- _Passage_:
============================================================

(Pic Scanner App Review) Scanning photos? There’s a great app for it
Pic Scanner, a new app, uses the iPhone and iPad’s 5-8MP cameras to digitize photos. Works great. Check it out on the App Store.
Last year, while visiting my grandmother, I stumbled upon a cache of old photo albums. Weddings, birthdays and other events from the lives of my parents, uncles and aunts, cousins. Most were B&W, with a fair sprinkling of early color photos. Some were starting to fade, a few were dog-eared, many were firmly glued into the albums. When I asked to borrow the albums to get them duplicated, the old lady shuffled uncomfortably. These were sentimental, one-of-a-kind artifacts, the negatives long lost. There was no way she was going to let these out sight, let alone out of house.
A few weeks ago, I stumbled upon a review for Pic Scanner, a new photo scanning app. It was different from document scanning apps (which, BTW, do a great job of scanning documents). With Pic Scanner, you scan photo prints in batches of up to four at a time, and the app does the cropping and saving. While this happens in the background, you can carry on scanning the next batch. Thus, if you are scanning a pile of photos, a few seconds after scanning the last batch, all the photos are ready – digitized, cropped and neatly saved.
I downloaded the app. It cost $2.99 after a free trial. Now let me confess: I think twice when it comes to paying for apps. This is the first app I have ever bought, but as you will see, it was so worth it:) .

============================================================

- _Dataset records_:
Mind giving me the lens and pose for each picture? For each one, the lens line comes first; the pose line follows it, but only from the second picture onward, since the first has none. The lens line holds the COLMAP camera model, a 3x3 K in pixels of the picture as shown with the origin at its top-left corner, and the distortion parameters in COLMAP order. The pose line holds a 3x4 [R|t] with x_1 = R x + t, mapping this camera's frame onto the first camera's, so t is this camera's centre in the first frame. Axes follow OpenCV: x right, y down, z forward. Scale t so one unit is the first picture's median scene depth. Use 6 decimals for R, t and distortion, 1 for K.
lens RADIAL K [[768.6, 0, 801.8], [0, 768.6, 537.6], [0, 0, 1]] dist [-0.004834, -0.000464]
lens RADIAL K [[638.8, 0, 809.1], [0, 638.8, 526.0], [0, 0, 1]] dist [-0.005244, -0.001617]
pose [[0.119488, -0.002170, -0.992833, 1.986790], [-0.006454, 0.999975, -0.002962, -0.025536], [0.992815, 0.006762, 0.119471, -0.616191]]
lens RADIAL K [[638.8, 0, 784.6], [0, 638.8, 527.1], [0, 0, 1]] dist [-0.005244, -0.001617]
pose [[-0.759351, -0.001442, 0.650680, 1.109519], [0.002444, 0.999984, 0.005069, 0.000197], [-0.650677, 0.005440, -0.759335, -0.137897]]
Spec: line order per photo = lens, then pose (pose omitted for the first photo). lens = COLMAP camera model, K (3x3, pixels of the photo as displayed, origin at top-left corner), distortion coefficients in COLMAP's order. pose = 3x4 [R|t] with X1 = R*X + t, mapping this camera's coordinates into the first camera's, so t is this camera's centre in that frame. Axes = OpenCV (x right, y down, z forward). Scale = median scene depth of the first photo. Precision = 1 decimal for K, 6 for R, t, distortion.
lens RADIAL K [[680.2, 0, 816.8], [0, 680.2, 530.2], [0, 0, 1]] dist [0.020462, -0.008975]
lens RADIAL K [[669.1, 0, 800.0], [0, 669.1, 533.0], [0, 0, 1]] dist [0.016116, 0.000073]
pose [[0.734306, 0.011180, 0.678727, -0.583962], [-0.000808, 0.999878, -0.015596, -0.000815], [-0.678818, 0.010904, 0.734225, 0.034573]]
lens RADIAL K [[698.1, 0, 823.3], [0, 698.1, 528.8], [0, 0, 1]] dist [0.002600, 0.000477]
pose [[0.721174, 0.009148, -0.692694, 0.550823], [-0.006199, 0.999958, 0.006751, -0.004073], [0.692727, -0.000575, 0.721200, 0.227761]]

============================================================

- _Explore the material_:
a: Say whether each statement agrees with the Pic Scanner review, answering yes or no and quoting the words of the review that decide it: (i) The app lets you scan photo prints in batches of up to four at a time. (ii) The grandmother agreed to lend out the albums so they could be duplicated. (iii) The app cost $4.99 after a free trial.
b: Copy the Pic Scanner review word for word, from "A few weeks" to "worth it:) .".

- _Your written answers_:
a:
(i) Yes: "With Pic Scanner, you scan photo prints in batches of up to four at a time"
(ii) No: "There was no way she was going to let these out sight, let alone out of house."
(iii) No: "It cost $2.99 after a free trial."

b:
A few weeks ago, I stumbled upon a review for Pic Scanner, a new photo scanning app. It was different from document scanning apps (which, BTW, do a great job of scanning documents). With Pic Scanner, you scan photo prints in batches of up to four at a time, and the app does the cropping and saving. While this happens in the background, you can carry on scanning the next batch. Thus, if you are scanning a pile of photos, a few seconds after scanning the last batch, all the photos are ready – digitized, cropped and neatly saved.
I downloaded the app. It cost $2.99 after a free trial. Now let me confess: I think twice when it comes to paying for apps. This is the first app I have ever bought, but as you will see, it was so worth it:) .